• _Übungstext_
···

Es läßt sich leicht ausmalen, daß diese Maßnahme, die man zunächst mit einer Militärregierung assoziieren würde, gerade bei den Iren mit einiger Skepsis bedacht wird. Immerhin liegt der blutige Bürgerkieg in dem von der britischen Armee besetzten Norden der Insel noch nicht so lange zurück, als daß die Bilder von schwerbewaffneten Soldaten auf den Straßen verblaßt wären.

Zwar handelt es sich bei den Plänen der italienischen Regierung um eine rein nationale Maßnahme, aber alles, was innerhalb der Europäischen Union an innovativen Repressionsmitteln in Stellung gebracht wird, geht alle anderen ebenfalls an. Es könnte ja sein, daß sie eines Tages auf EU-Ebene als Vorbild dienen.

···

• _Bereitgestellte Daten_
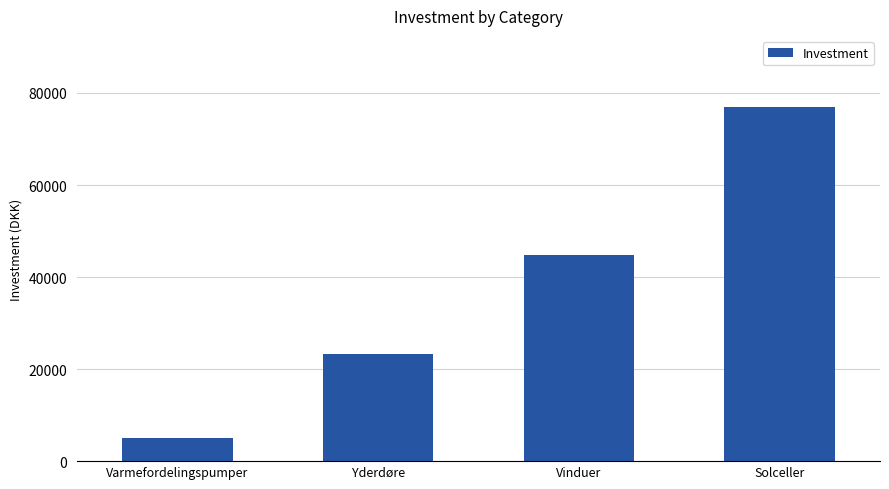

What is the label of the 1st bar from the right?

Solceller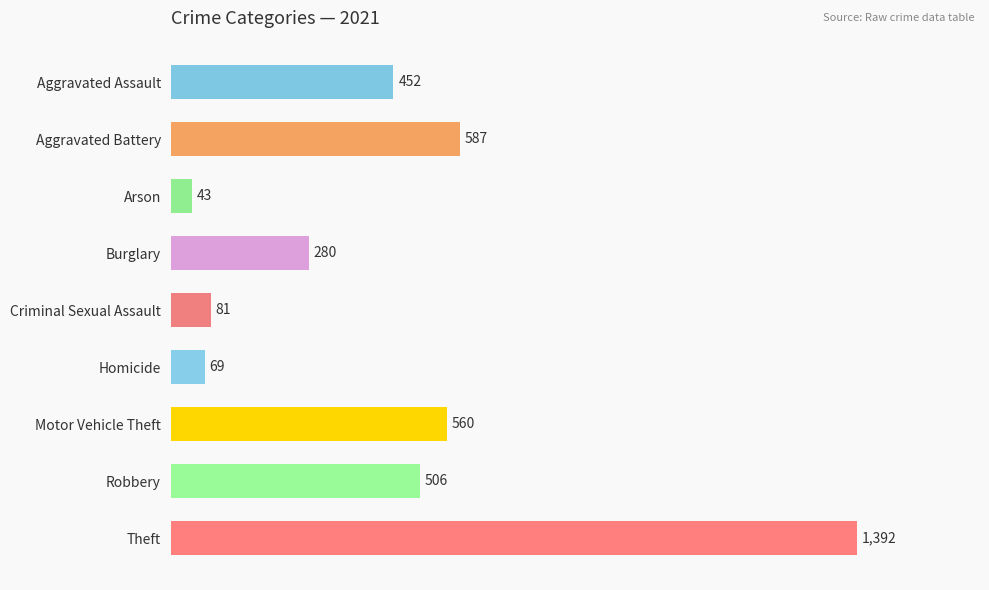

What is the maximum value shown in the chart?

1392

···

• _Arbeitsauftrag_
Entnimm dem Übungstext wortgetreu die Stelle zwischen „Zwar handelt es“ und „als Vorbild dienen.“, beide eingeschlossen. Als Grundlage dient allein der Übungstext.

• _Ergebnis_
Zwar handelt es sich bei den Plänen der italienischen Regierung um eine rein nationale Maßnahme, aber alles, was innerhalb der Europäischen Union an innovativen Repressionsmitteln in Stellung gebracht wird, geht alle anderen ebenfalls an. Es könnte ja sein, daß sie eines Tages auf EU-Ebene als Vorbild dienen.